• **Exercise passage**
* * * * * * *
Lesson 08 · Failure Modes & Recovery

What happens when things go wrong

Reorgs, crashes, lost caches, diverging cursors — and why none of them corrupt the graph. ~13 min.

Builds on: L4 · L7 Anchor: reorgs & finality The deep payoff New: source-of-truth vs cache

A realtime indexer runs forever against an adversarial world: chains reorg, pods crash mid-write, Redis gets flushed, the graph-writer stalls. The remarkable thing about this system is that essentially every failure recovers automatically, and none of them corrupt the graph. This lesson is why. It rests on a single idea you've been circling since Lesson 4.

1 · The invariant that makes recovery possible

Straight from the codebase (cmd/indexer/cursor_watchdog.go), the load-bearing rule:

The Block-determinism invariant

State at BlockCursor = N is a pure function of blocks 0..N. Replay the same blocks → get the same graph, byte for byte. (You earned this in Lesson 4: coalesced state + MERGE + the monotonic guard. Lesson 7 then made redelivery safe.)

Why is this the key to recovery? Because if the state is a deterministic function of the blocks, then any lost or corrupted derived state can simply be recomputed by replaying blocks — recovery is never a delicate repair, it's a re-derivation.

2 · Source of truth vs. rebuildable cache

The second pillar: the system is explicit about what is canonical and what is disposable.

Store	Role	If lost…
Memgraph	Source of truth — the graph + the applied `BlockCursor`	This is the real problem (mitigated by DB backups/replication, out of scope here).
Redis (:6379)	Rebuildable cache — monitored set, balances, cursor	Re-derived from Memgraph on startup (§4). No data loss.
redis-cache (:6380)	RPC cache + block stream	RPC cache refills from RPC; the stream is replayable from the cursor.

The mental model in one line

Memgraph is truth; Redis is a fast projection of truth. Anything in Redis can be thrown away and rebuilt from the graph. That single asymmetry is what makes most of the recovery code possible.
* * * * * * *
• **Work instructions**
a – Transcribe everything in the lesson on indexer failure and recovery from "The second pillar: the" down to "from the cursor.".
b – Write the next part of the lesson on indexer failure and recovery, starting after its final sentence.

• **Dataset content**
* * * * * * *
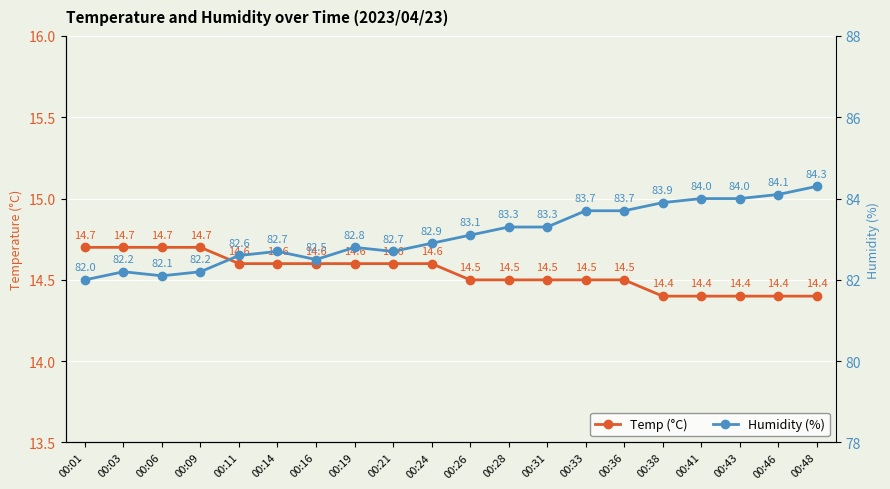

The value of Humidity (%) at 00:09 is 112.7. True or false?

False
* * * * * * *
• **Answers in order**
a –
The second pillar: the system is explicit about what is canonical and what is disposable.

Store	Role	If lost…
Memgraph	Source of truth — the graph + the applied `BlockCursor`	This is the real problem (mitigated by DB backups/replication, out of scope here).
Redis (:6379)	Rebuildable cache — monitored set, balances, cursor	Re-derived from Memgraph on startup (§4). No data loss.
redis-cache (:6380)	RPC cache + block stream	RPC cache refills from RPC; the stream is replayable from the cursor.

b –
3 · The failure catalog

① Chain reorg — prevented, not repaired

A reorg would orphan blocks the indexer already processed — state would silently diverge from the canonical chain. The defense is refreshingly blunt: don't ingest blocks that could still reorg. The feed exposes only a safe head, lagging the chain tip by a finality margin:

// pkg/feed/rpc.go — safeHead
return head - f.finalityLag   // only expose blocks this far behind the tip

The comment notes ~64 blocks for L1: "no realistic reorg lives that long." Set it to 0 and you ingest head-of-chain — and "state silently diverges from the canonical chain after a reorg."

Recovery: none needed — the failure is designed out. Finality lag trades a little latency for never having to unwind a reorg. (A simple, robust choice over complex rewind logic.)

Your EVM instinct, validated

You already know reorgs are shallow and finality is probabilistic. The system encodes exactly that knowledge as a constant. There's no clever reorg-rollback engine because, by waiting for finality, there's nothing to roll back. Deep-systems lesson: the best handling of a hard failure mode is often to arrange never to hit it.

② Indexer crash mid-batch — self-healing by design

A pod dies halfway through writing a block's mutations. Two mechanisms you already know combine:

Atomic commit (L4): mutations + cursor are one transaction → a half-write rolls back entirely. The graph never reflects a partial block.
At-least-once delivery (L7): the block was never XACKed → it's redelivered and reprocessed.

Recovery: automatic. The redelivered block re-applies idempotently (the invariant), landing the system in the exact state it would have reached without the crash. No operator action.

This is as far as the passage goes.